À côté de ça, le roman affiche tout de même une grande majorité de personnages centraux féminins. On est alors tentés de parler de livre féministe puisqu’il inverse la sous-représentativité habituelle des héroïnes en littérature. Mais prônant plutôt un féminisme en recherche d’égalité des genres alors qu’ici, la prédominance féminine écrase clairement la représentation masculine, je parlerais plutôt de girl power. Autrement dit, un roman qui redonne du pouvoir aux femmes, les faisant sortir du rôle habituel de love interest du héros ou de personnage support qui ne va pas trop à la guerre. Ici, nul hésitation à se mettre à l’abri d’un homme ou non : les femmes ne sont pas traitées « comme des femmes » mais comme des personnages sans distinction, qui boivent, se battent, ont des qualités et des défauts. Un vrai plaisir à lire.
Magie & futur
Quand on lit Humain.e.s, trop humain.e.s, on ne sait trop où situer le livre en termes de genre littéraire. Jeanne-A. Debats inscrit tous les codes de la fantasy dite « classique » dans son roman (incluant sorcières, vampires, sirènes, gargouilles…), tout en projetant l’intrigue une quinzaine d’années dans le futur. On s’éloigne ainsi de la classique medieval fantasy à la Tolkien et consorts, pour plonger dans un roman que je qualifierais de « fantasy futuriste » (je suis sûre qu’il y a un terme technique plus adapté, mais j’avoue mon ignorance, l’urban ou la science fantasy ne correspondant pas à ce cas précis) où la magie se mêle à des évènements historiques qui n’ont pas encore eu lieu, à des technologies futuristes et à des monstres venus d’ailleurs.
On se retrouve donc dans une société futuriste mais de peu.

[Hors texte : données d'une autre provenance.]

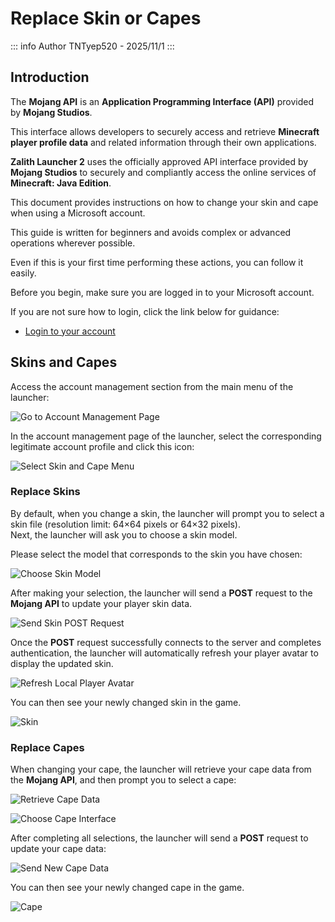 # Replace Skin or Capes

::: info Author
TNTyep520 - 2025/11/1
:::

## Introduction

The **Mojang API** is an **Application Programming Interface (API)** provided by **Mojang Studios**.

This interface allows developers to securely access and retrieve **Minecraft player profile data** and related information through their own applications.

**Zalith Launcher 2** uses the officially approved API interface provided by **Mojang Studios** to securely and compliantly access the online services of **Minecraft: Java Edition**.

This document provides instructions on how to change your skin and cape when using a Microsoft account.

This guide is written for beginners and avoids complex or advanced operations wherever possible.

Even if this is your first time performing these actions, you can follow it easily.

Before you begin, make sure you are logged in to your Microsoft account.

If you are not sure how to login, click the link below for guidance:

- [Login to your account](/en/docs/help/account.md)

## Skins and Capes

Access the account management section from the main menu of the launcher:

![Go to Account Management Page](/en/docs/account/to_account.jpg)  

In the account management page of the launcher, select the corresponding legitimate account profile and click this icon:

![Select Skin and Cape Menu](/en/docs/account/microsoft/choose_skin_capes.jpg)

### Replace Skins

By default, when you change a skin, the launcher will prompt you to select a skin file (resolution limit: 64×64 pixels or 64×32 pixels).  
Next, the launcher will ask you to choose a skin model.

Please select the model that corresponds to the skin you have chosen:

![Choose Skin Model](/en/docs/account/microsoft/choose_skin_model.jpg)  

After making your selection, the launcher will send a **POST** request to the **Mojang API** to update your player skin data.

![Send Skin POST Request](/en/docs/account/microsoft/post_new_skin.jpg)  

Once the **POST** request successfully connects to the server and completes authentication, the launcher will automatically refresh your player avatar to display the updated skin.

![Refresh Local Player Avatar](/en/docs/account/microsoft/load_new_skin.jpg)  

You can then see your newly changed skin in the game.

![Skin](/en/docs/account/microsoft/game_new_skin.jpg)

### Replace Capes

When changing your cape, the launcher will retrieve your cape data from the **Mojang API**, and then prompt you to select a cape:

![Retrieve Cape Data](/en/docs/account/microsoft/get_capes.jpg)  

![Choose Cape Interface](/en/docs/account/microsoft/choose_capes.jpg)  

After completing all selections, the launcher will send a **POST** request to update your cape data:

![Send New Cape Data](/en/docs/account/microsoft/post_new_capes.jpg)  

You can then see your newly changed cape in the game.

![Cape](/en/docs/account/microsoft/game_new_capes.jpg)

Très proche de la nôtre finalement, l’auteure a accentué les traits de notre société actuelle pour en faire ressortir encore plus les incohérences internes. Inégalités et injustices sont encore plus marqués, tout en ressemblant fortement à ce que l’on peut déjà constater aujourd’hui. De même pour l’intolérance à laquelle nos héros sont régulièrement confrontés, et sur laquelle les personnages centraux ne sont même pas d’accord entre eux. Personnages d’ailleurs marqués par leurs différences, car dans cette société encore, la différence est synonyme de discrimination.
Le mot de la fin
Figure de la littérature de l’imaginaire française, Jeanne-A Debats s’illustre aussi bien en fantasy qu’en science-fiction avec Humain.e.s, trop humain.e.s et donne un nouveau souffle à ces genres par un récit drôle, impertinent et haletant à la fois. Même si la fin de l’intrigue m’a un peu laissée essoufflée (j’ai fini l’histoire sans trop d’enthousiasme, pour le dire autrement), qui fait la vraie force de ce roman selon moi, ce sont ses personnages décalés et volontiers railleurs dont les piques et réflexions font tout le piment de l’œuvre. Je prendrai plaisir à les retrouver via d’autres romans du cycle, c’est certain.